_DIRECTIONS_.
1. Please extract a passage from the franchise article below, beginning at the words "Though the case" and stopping after the words "dealerships to restaurants.".
2. Write what comes next in the franchise article below, picking up right after its last sentence.

======== TEXT PASSAGE

The fast-food franchise model is under attack, and the culprit is an under-the-radar legal dispute currently being considered by the National Labor Relations Board.
Though the case itself is relatively mundane, the outcome could set a precedent that would make fast-food chains legally responsible for workers who had previously been the liability of their franchisees.
Experts say that such a ruling could cost the fast-food industry billions of dollars and alter the power dynamic in a long-running struggle between McDonald’s and its workers.
The case revolves around whether the court will overturn a 30-year-old legal ruling that says companies can’t be held liable for unfair employment practices toward workers that the company is not directly in charge of hiring and firing — including the nearly 8 million American workers employed by franchise businesses ranging from car dealerships to restaurants.
While it might say McDonald’s, Burger King, or Taco Bell on their name tags, the overwhelming majority of workers at these chains are actually hired and fired by franchisees — independent business owners who pay the franchiser a fee in exchange for the rights to use their recipes, food supplies, business model, and marketing materials.
In the case at hand — between the waste-management company Browning-Ferris Industries and the Teamsters, a US labor union with 1.4 million members — the NLRB very well could issue a ruling that fast-food industry groups fear would make McDonald’s and other chains more vulnerable to unionization and damage the appeal of franchising.
‘This could blow up the franchise model,’ says Michael J. Lotito, an attorney who represents the industry group The International Franchise Association (IFA). ‘This is a huge potential business threat because historically, there’s never been a question that the employees belong to the franchisee and not the franchiser.’
The case poses such a threat to fast-food companies (as well as companies in other industries) because of a decision made in May by the NLRB, a panel of five presidential appointees that rules on important cases about how unions, workers, and employers can interact with one another.

================
======== DATASET CONTENT

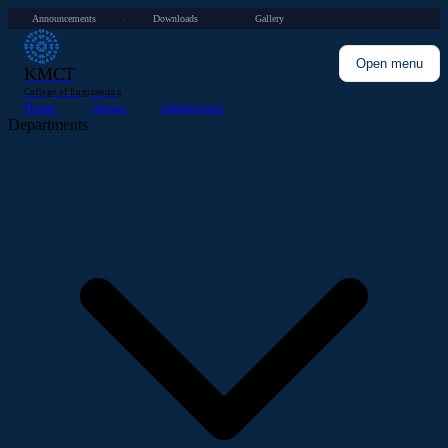
Announcements
Downloads
Gallery
·
·
Open menu
KMCT
College of Engineering
Home
About
Admissions
Departments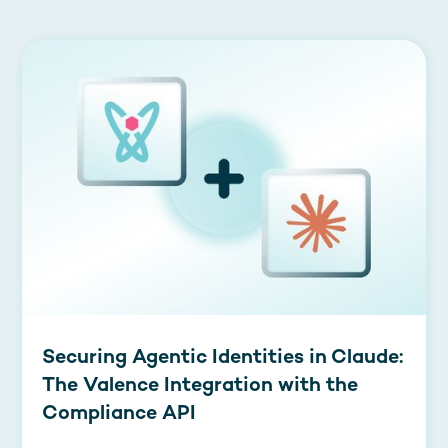
Securing Agentic Identities in Claude:
The Valence Integration with the
Compliance API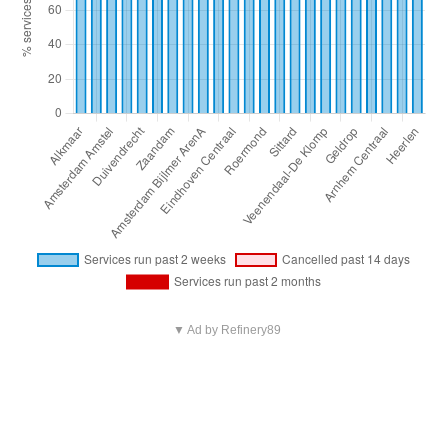
▼ Ad by Refinery89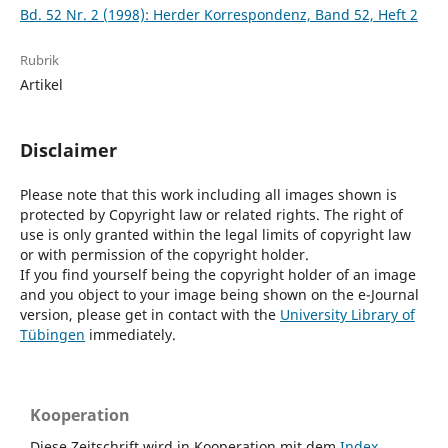
Bd. 52 Nr. 2 (1998): Herder Korrespondenz, Band 52, Heft 2
Rubrik
Artikel
Disclaimer
Please note that this work including all images shown is
protected by Copyright law or related rights. The right of
use is only granted within the legal limits of copyright law
or with permission of the copyright holder.
If you find yourself being the copyright holder of an image
and you object to your image being shown on the e-Journal
version, please get in contact with the
University Library of
Tübingen
immediately.
Kooperation
Diese Zeitschrift wird in Kooperation mit dem
Index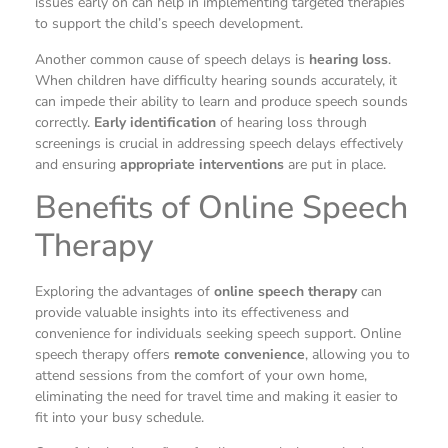
issues early on can help in implementing targeted therapies
to support the child’s speech development.
Another common cause of speech delays is
hearing loss
.
When children have difficulty hearing sounds accurately, it
can impede their ability to learn and produce speech sounds
correctly.
Early identification
of hearing loss through
screenings is crucial in addressing speech delays effectively
and ensuring
appropriate interventions
are put in place.
Benefits of Online Speech
Therapy
Exploring the advantages of
online speech therapy
can
provide valuable insights into its effectiveness and
convenience for individuals seeking speech support. Online
speech therapy offers
remote convenience
, allowing you to
attend sessions from the comfort of your own home,
eliminating the need for travel time and making it easier to
fit into your busy schedule.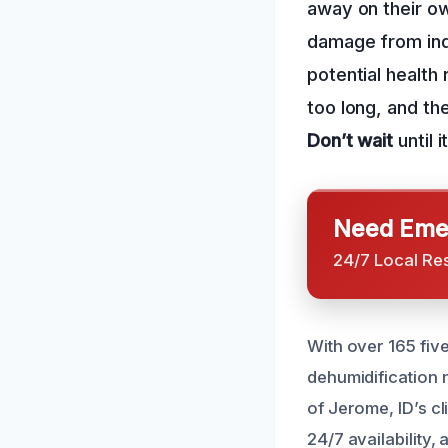
away on their ow
damage from indu
potential health
too long, and t
Don’t wait
until i
Need Emer
24/7 Local Re
With over 165 five
dehumidification 
of Jerome, ID’s c
24/7 availability,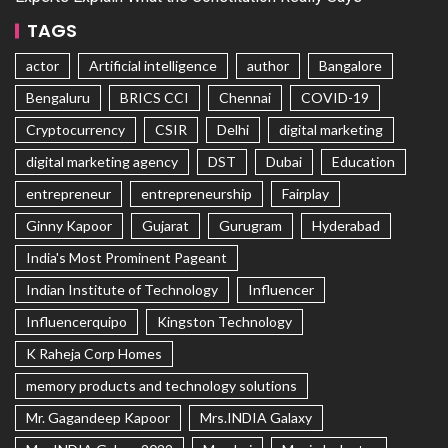
TAGS
actor
Artificial intelligence
author
Bangalore
Bengaluru
BRICS CCI
Chennai
COVID-19
Cryptocurrency
CSIR
Delhi
digital marketing
digital marketing agency
DST
Dubai
Education
entrepreneur
entrepreneurship
Fairplay
Ginny Kapoor
Gujarat
Gurugram
Hyderabad
India's Most Prominent Pageant
Indian Institute of Technology
Influencer
Influencerquipo
Kingston Technology
K Raheja Corp Homes
memory products and technology solutions
Mr. Gagandeep Kapoor
Mrs.INDIA Galaxy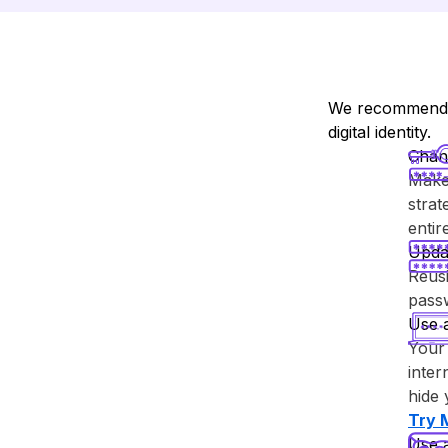
We recommend y
digital identity.
Chan
Make 
strat
enti
Upda
Reusi
passw
Use 
Your 
inter
hide 
Try ⁨
Use 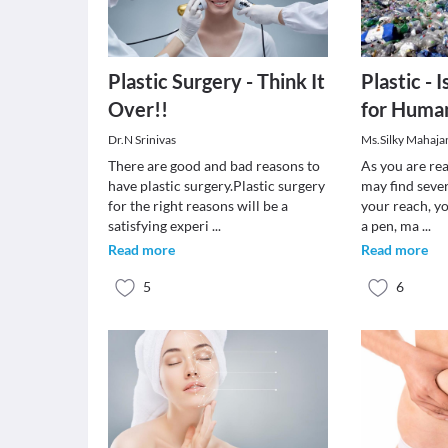
Plastic Surgery - Think It
Plastic - 
Over!!
for Huma
Dr.N Srinivas
Ms.Silky Mahaja
There are good and bad reasons to
As you are rea
have plastic surgery.Plastic surgery
may find sever
for the right reasons will be a
your reach, y
satisfying experi
...
a pen, ma
...
Read more
Read more
5
6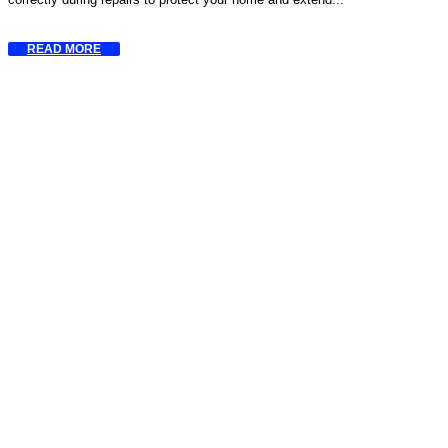
READ MORE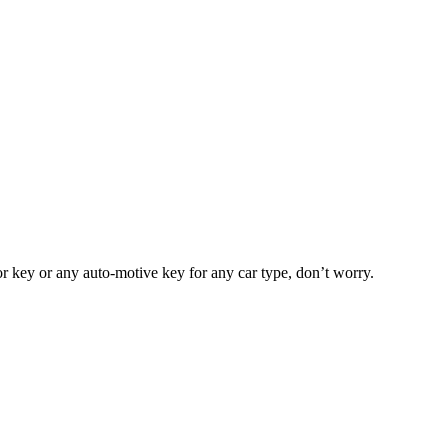
or key or any auto-motive key for any car type, don’t worry.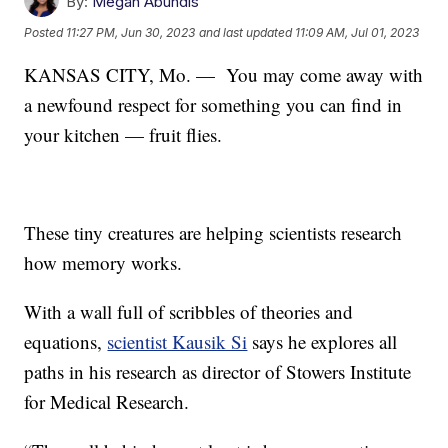
By:
Megan Abundis
Posted
11:27 PM, Jun 30, 2023
and last updated
11:09 AM, Jul 01, 2023
KANSAS CITY, Mo. —
You may come away with
a newfound respect for something you can find in
your kitchen — fruit flies.
These tiny creatures are helping scientists research
how memory works.
With a wall full of scribbles of theories and
equations,
scientist Kausik Si
says he explores all
paths in his research as director of Stowers Institute
for Medical Research.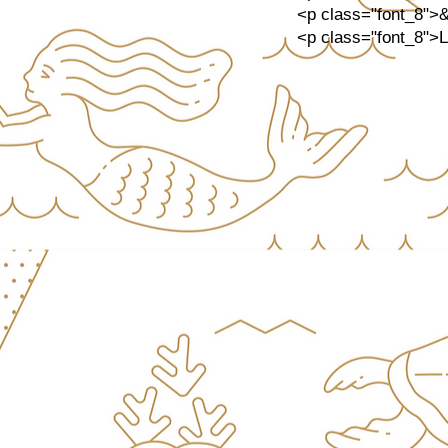
<p class="font_8">
<p class="font_8">Let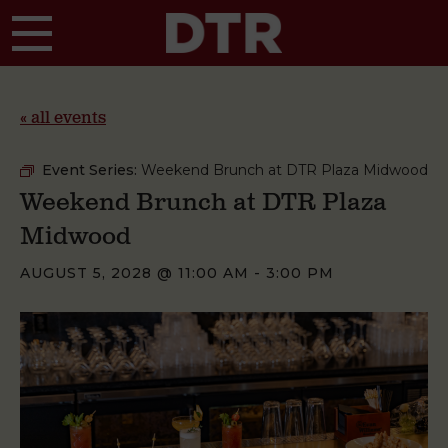
Skip to main content
« all events
Event Series:
Weekend Brunch at DTR Plaza Midwood
Weekend Brunch at DTR Plaza
Midwood
AUGUST 5, 2028 @ 11:00 AM
-
3:00 PM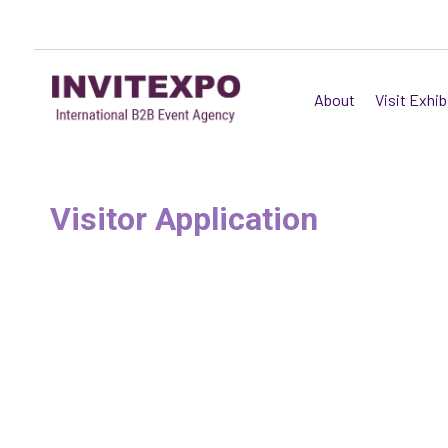
About
Visit Exhib
Visitor Application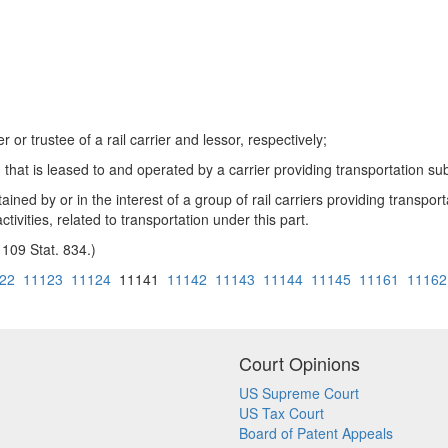
r or trustee of a rail carrier and lessor, respectively;
hat is leased to and operated by a carrier providing transportation subj
ned by or in the interest of a group of rail carriers providing transporta
tivities, related to transportation under this part.
 109 Stat. 834.)
22
11123
11124
11141
11142
11143
11144
11145
11161
11162
Court Opinions
US Supreme Court
US Tax Court
Board of Patent Appeals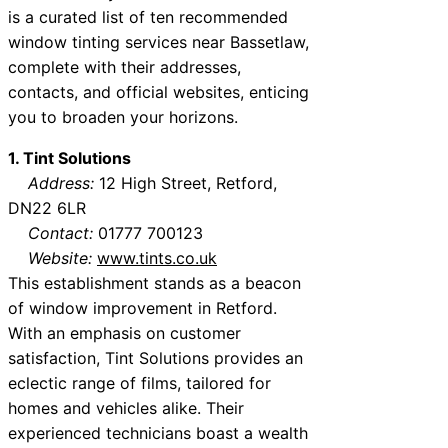
is a curated list of ten recommended
window tinting services near Bassetlaw,
complete with their addresses,
contacts, and official websites, enticing
you to broaden your horizons.
1. Tint Solutions
Address:
12 High Street, Retford,
DN22 6LR
Contact:
01777 700123
Website:
www.tints.co.uk
This establishment stands as a beacon
of window improvement in Retford.
With an emphasis on customer
satisfaction, Tint Solutions provides an
eclectic range of films, tailored for
homes and vehicles alike. Their
experienced technicians boast a wealth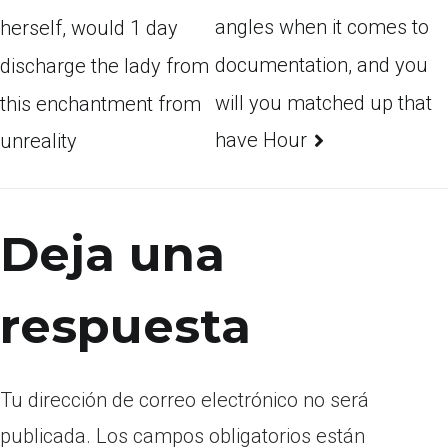
angles when it comes to
herself, would 1 day
documentation, and you
discharge the lady from
will you matched up that
this enchantment from
have Hour
unreality
Deja una
respuesta
Tu dirección de correo electrónico no será
publicada.
Los campos obligatorios están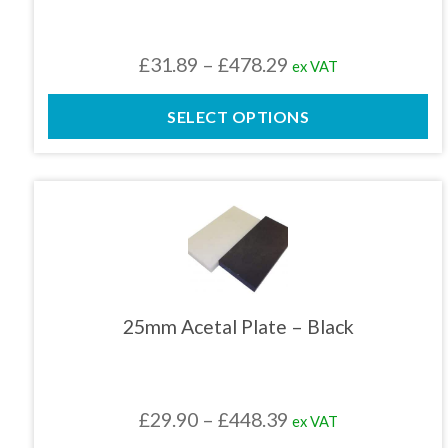
may
be
chosen
Price
£
31.89
–
£
478.29
ex VAT
on
the
range:
product
SELECT OPTIONS
£31.89
page
through
£478.29
This
product
has
multiple
variants.
The
25mm Acetal Plate – Black
options
may
be
chosen
Price
£
29.90
–
£
448.39
ex VAT
on
the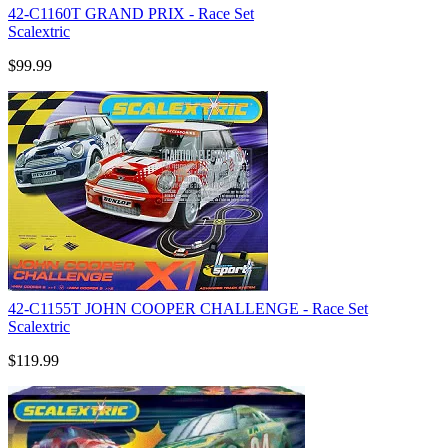
42-C1160T GRAND PRIX - Race Set
Scalextric
$99.99
42-C1155T JOHN COOPER CHALLENGE - Race Set
Scalextric
$119.99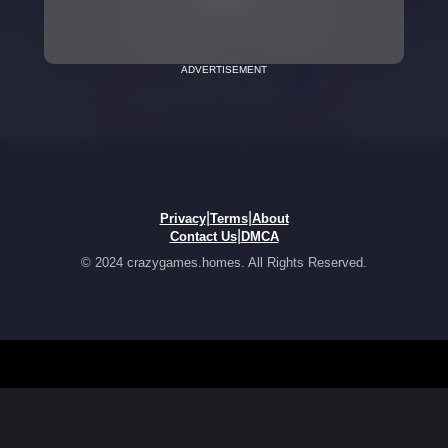
ADVERTISEMENT
|
|
Privacy
Terms
About
|
Contact Us
DMCA
© 2024 crazygames.homes. All Rights Reserved.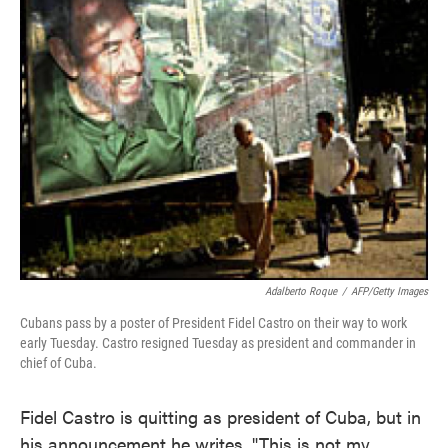
Adalberto Roque
/
AFP/Getty Images
Cubans pass by a poster of President Fidel Castro on their way to work
early Tuesday. Castro resigned Tuesday as president and commander in
chief of Cuba.
Fidel Castro is quitting as president of Cuba, but in
his announcement he writes, "This is not my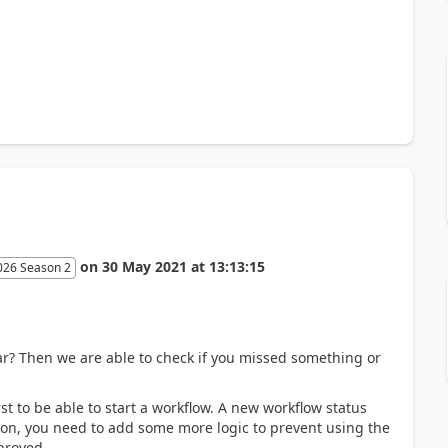
on
30 May 2021
at
13:13:15
026 Season 2
r? Then we are able to check if you missed something or
t to be able to start a workflow. A new workflow status
tion, you need to add some more logic to prevent using the
proved.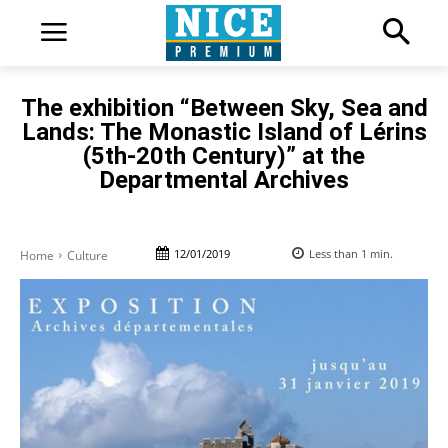
The exhibition “Between Sky, Sea and
Lands: The Monastic Island of Lérins
(5th-20th Century)” at the
Departmental Archives
12/01/2019
Less than 1
min.
Home
Culture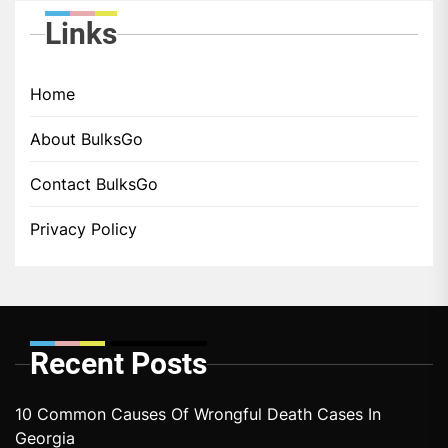
Links
Home
About BulksGo
Contact BulksGo
Privacy Policy
Recent Posts
10 Common Causes Of Wrongful Death Cases In
Georgia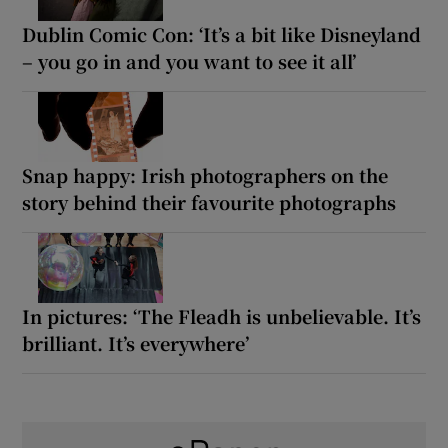
Dublin Comic Con: ‘It’s a bit like Disneyland
– you go in and you want to see it all’
Snap happy: Irish photographers on the
story behind their favourite photographs
In pictures: ‘The Fleadh is unbelievable. It’s
brilliant. It’s everywhere’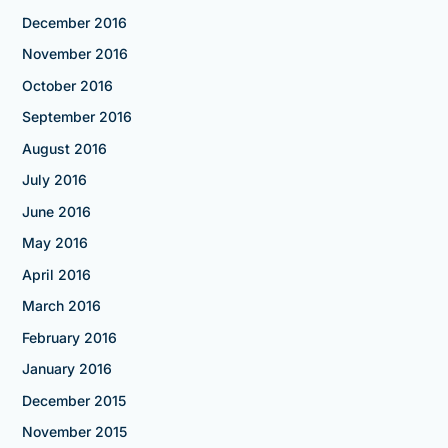
December 2016
November 2016
October 2016
September 2016
August 2016
July 2016
June 2016
May 2016
April 2016
March 2016
February 2016
January 2016
December 2015
November 2015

================

_ANSWERS BY ITEM_.
1.
Though the case itself is relatively mundane, the outcome could set a precedent that would make fast-food chains legally responsible for workers who had previously been the liability of their franchisees.
Experts say that such a ruling could cost the fast-food industry billions of dollars and alter the power dynamic in a long-running struggle between McDonald’s and its workers.
The case revolves around whether the court will overturn a 30-year-old legal ruling that says companies can’t be held liable for unfair employment practices toward workers that the company is not directly in charge of hiring and firing — including the nearly 8 million American workers employed by franchise businesses ranging from car dealerships to restaurants.

2.
It was then that the judges said they would not rule only on the Teamsters’ request to unionize workers at a Browning-Ferris recycling plant in California, but that they would also decide whether to keep or change the entire legal standard they had been using to determine whether a company would be legally responsible for a given worker.
For the past 30 years, the so-called ‘direct control joint-employer standard’ has required companies to have immediate control over hiring, firing, discipline, and supervision to be considered a worker’s employer.
The standard has made it easier for the big fast-food chains to let franchisees manage the day-to-day operations of their stores and has protected them from lawsuits on behalf of disgruntled workers.
Critically, it has also made it more difficult for organized labor to unionize fast-food workers.
Because 90% of McDonald’s US stores are owned by franchisees, the direct control standard has meant that anyone hoping to negotiate wages and hours on behalf of the company’s workers would have to do so with thousands of different franchise owners rather than with a single multinational corporation.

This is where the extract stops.